AI samenvatting door Lexboost • Automatisch gegenereerd
Asielaanvraag en niet tijdig beslissen door de minister van Asiel en Migratie
Op 22 augustus 2025 heeft de Rechtbank Den Haag uitspraak gedaan in een zaak betreffende een asielaanvraag van eiser, vertegenwoordigd door mr. M.C.M. van der Mark. Eiser had eerder beroep ingesteld tegen het niet tijdig beslissen op zijn asielaanvraag, waarbij de rechtbank op 18 oktober 2024 het beroep gegrond verklaarde en de minister van Asiel en Migratie opdroeg om binnen acht weken een besluit te nemen. Echter, op 2 mei 2025 heeft eiser opnieuw beroep ingesteld omdat de minister geen besluit had genomen. De rechtbank heeft in deze uitspraak geoordeeld dat de minister in gebreke is gebleven en heeft de zaak zonder zitting behandeld op basis van artikel 8:54 van de Algemene wet bestuursrecht (Awb). De rechtbank heeft vastgesteld dat er bijzondere omstandigheden zijn, aangezien de minister eerder al een termijn was opgelegd zonder dat er een besluit was genomen. De rechtbank heeft de minister een nieuwe termijn van twee weken gegeven om alsnog een besluit te nemen, met een dwangsom van € 200 per dag voor elke dag dat deze termijn wordt overschreden, tot een maximum van € 15.000. Daarnaast zijn de proceskosten van eiser vastgesteld op € 453,50. De uitspraak is openbaar gemaakt en bevat een bijlage met relevante juridische overwegingen.
Voetnoten
1.Voorheen de staatssecretaris van Justitie en Veiligheid.

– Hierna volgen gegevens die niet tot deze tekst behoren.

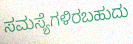
ಸಮಸ್ಯೆಗಳಿರಬಹುದುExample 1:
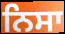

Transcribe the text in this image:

ਨਿਸਾ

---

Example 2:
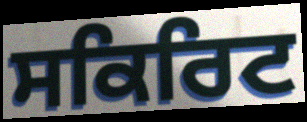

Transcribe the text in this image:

ਸਕਿਰਿਟ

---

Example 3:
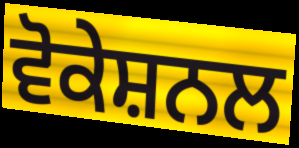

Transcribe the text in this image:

ਵੋਕੇਸ਼ਨਲ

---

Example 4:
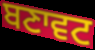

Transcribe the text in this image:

ਬਣਾਵਟ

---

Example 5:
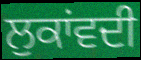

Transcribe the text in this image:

ਲੁਕਾਂਵਦੀ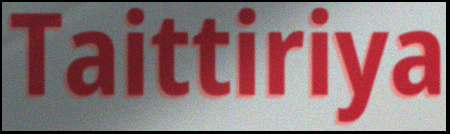
TaittiriyaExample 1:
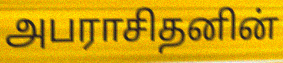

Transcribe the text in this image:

அபராசிதனின்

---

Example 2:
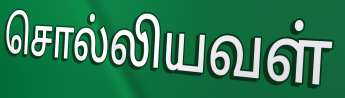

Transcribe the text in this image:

சொல்லியவள்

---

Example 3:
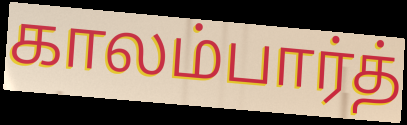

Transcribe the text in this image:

காலம்பார்த்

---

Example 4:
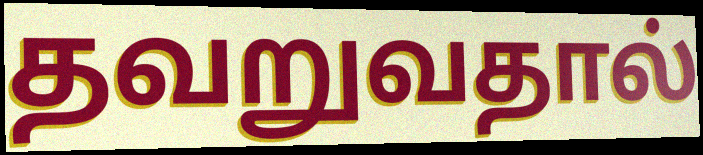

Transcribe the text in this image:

தவறுவதால்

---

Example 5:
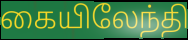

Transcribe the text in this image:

3.Algemene wet bestuursrecht.
4.Zie bijvoorbeeld de uitspraak van de Afdeling bestuursrechtspraak van de Raad van State (Afdeling) van 8 maart 2019, ECLI:NL:RVS:2019:673. 5.Op grond van artikel 8:54 van de Algemene wet bestuursrecht (Awb).
6.Op grond van artikel 6:2, aanhef en onder b, in samenhang met artikel 7:1, eerste lid, aanhef en onder f, van de Awb.
7.Artikel 6:12, tweede lid, van de Awb.
8.Besluit van 26 januari 2023, nummer WBV 2023/3, houdende wijziging van de Vreemdelingencirculaire 2000; gepubliceerd in Staatscourant 2023 nr. 3235.
9.Op grond van artikel 42, vierde lid, aanhef en onder b, van de Vw.
12.Artikel 8:55d, eerste lid, van de Awb.
13.Artikel 8:55d, eerste en derde lid, van de Awb.
14.Op grond van artikel 8:55d, tweede lid, van de Awb.
15.Op grond van het Besluit proceskosten bestuursrecht.